No entanto, para esta transformação ser bem-sucedida, precisamos de desenvolver habilidades digitais e éticas, no sentido de utilizarmos a IA de forma responsável. A IA, embora poderosa, não substitui o contato humano nem a sensibilidade pedagógica; antes, amplia a capacidade de conexão. Isso implica uma responsabilidade ética no uso da tecnologia, preservando a integridade e a privacidade dos alunos, além de assegurar que a IA seja uma aliada no desenvolvimento de competências socio-emocionais.
Por fim, o professor do futuro imediato será um catalisador de transformação na sociedade. Teremos que incentivar a curiosidade, o pensamento crítico e a criatividade, qualidades que a IA ainda não possui (plenamente). Essa transformação não significa abandonar o papel tradicional, antes ampliá-lo, abraçando novas responsabilidades que promovam uma aprendizagem mais completa e alinhada à procura proveniente de um mundo em mutação gigante. Assim, temos de evoluir de transmissores de conhecimento para facilitadores de inteligências, adaptáveis e comprometidos com o desenvolvimento contínuo dos nossos alunos. Mas também de nós próprios.

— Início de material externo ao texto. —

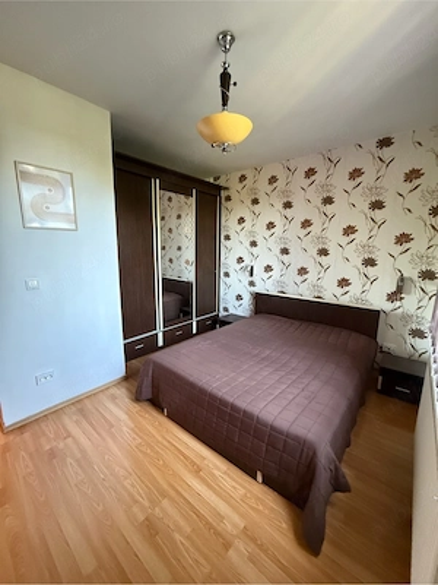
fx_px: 236
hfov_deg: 85.7
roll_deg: -1.0
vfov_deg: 102.1
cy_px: 292
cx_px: 219
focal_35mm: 14
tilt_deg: -9.7
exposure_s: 1/50
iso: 640
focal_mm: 2.22
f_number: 2.2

Por isso não se importem de terem de ser os palhaços de um circo. Ou um ombro amigo, ou os disciplinadores e árbitros do jogo, ou os cantores improvisados, ou os funcionários administrativos, ou os conselheiros, ou os dançarinos de sapateado, ou os terapeutas, ou os loucos da festa, ou os pais-mães-irmãos-irmãs-tios-tias. Preservem, pois, a qualidade de se tornarem, no ambiente universitário, os últimos redutos das pessoas que por nós passam. Porque devemos continuar a fazer crescer pessoas. Seres humanos inteiros.